В помещении было мрачно, душно. Стояло зловоние. На земле под потолочной отдушиной жарко горел костёр, и несколько женщин что-то варили в котлах. В темноте чуялась большая толпа. Когда мои глаза привыкли к мраку, я увидел множество женщин, молодых и старых; они сидели и бродили между нарами. Нары шли в три ряда. Это были ужасные сооружения: четыре толстые кола с развилками; на них лежали две жерди, соединённые плетнём из орешника; сверху лежал тонкий слой папоротника. И все — ни изголовья, ни покрышки.
Я потрогал рукой твёрдость постели, нащупал остроту сучьев через папоротник и понял, почему мало женщин лежало на нарах. Я подошёл к одной из лежавших.

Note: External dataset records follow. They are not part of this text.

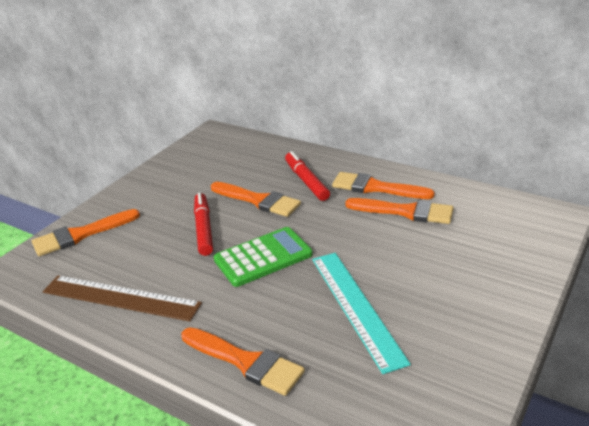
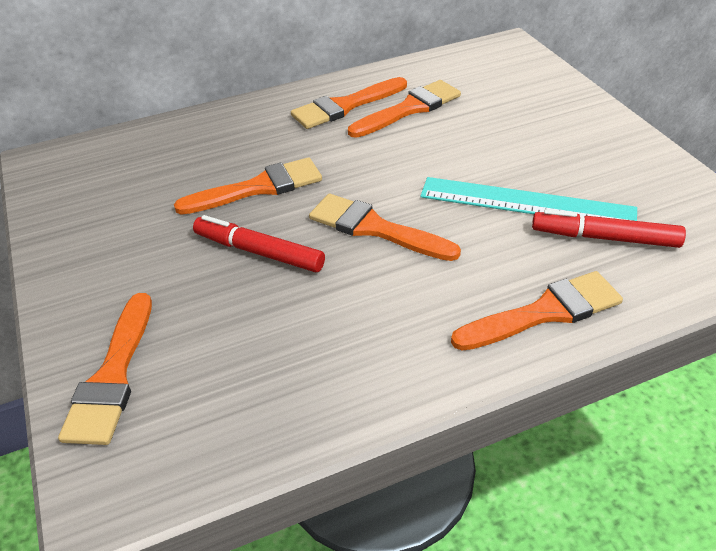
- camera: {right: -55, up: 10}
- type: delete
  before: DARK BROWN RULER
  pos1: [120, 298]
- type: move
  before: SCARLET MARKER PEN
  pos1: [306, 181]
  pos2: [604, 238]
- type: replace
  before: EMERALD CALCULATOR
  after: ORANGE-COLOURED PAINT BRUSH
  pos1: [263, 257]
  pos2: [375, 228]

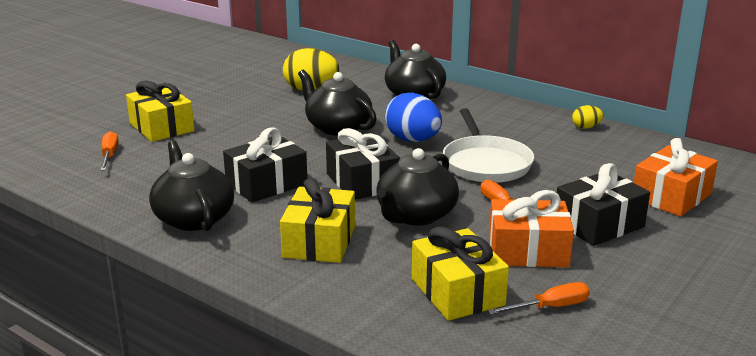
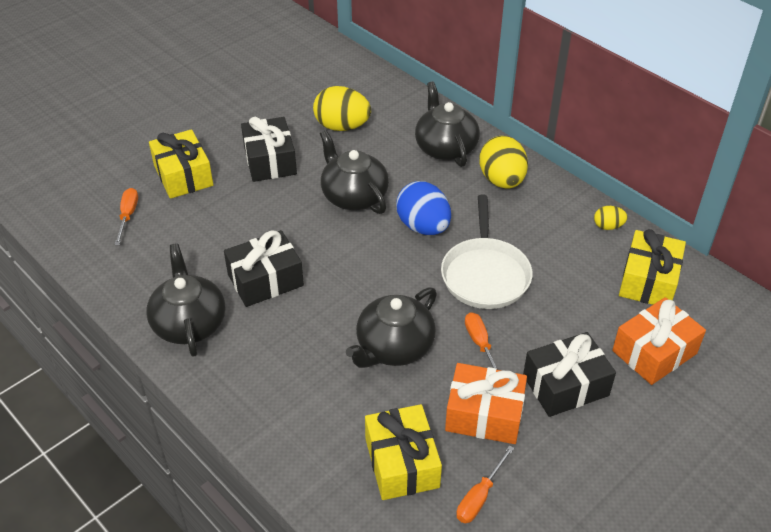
- camera: {right: 10, up: 20}
- type: insert
  after: BRIGHT YELLOW EGG
  pos2: [502, 180]
- type: move
  before: BRIGHT YELLOW WRAPPED GIFT
  pos1: [319, 241]
  pos2: [648, 280]
- type: move
  before: JET-BLACK WRAPPED GIFT
  pos1: [362, 182]
  pos2: [270, 161]
- type: rotate
  before: ORANGE-COLOURED FLAT SCREWDRIVER
  pos1: [550, 307]
  pos2: [479, 496]
  turn: 135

Это была довольно тучная, средних лет татарка. Глаза её были закрыты. Грудь высоко поднималась и опускалась. Она была больна. Молодая сероглазая славянка клала ей на голову мокрую тряпку, которую мочила тут же в глиняном сосуде.
— Лихорадка! — сказал мне хозяин сарая, старый византиец с лукавыми глазами. Он боком прошёл мимо меня в узком проходе между нарами и исчез в темноте.
Через минуту он возвратился, держа за руку высокую черноволосую девушку. Аскалони приказал ему по очереди приводить на свет «жемчужин сарая», как хотел сострить Чезаре. Это была «кабертай» (кабардинка). Она была в грязной рубахе, шальварах и чёрном, изорванном, по-видимому, в борьбе «бешмете». Грек бросил её руку. Девушка стояла неподвижно, опустив глаза в землю. Плоская её грудь тяжело дышала. Я заметил: её мизинец на опущенной, как плеть, руке, вздрагивал.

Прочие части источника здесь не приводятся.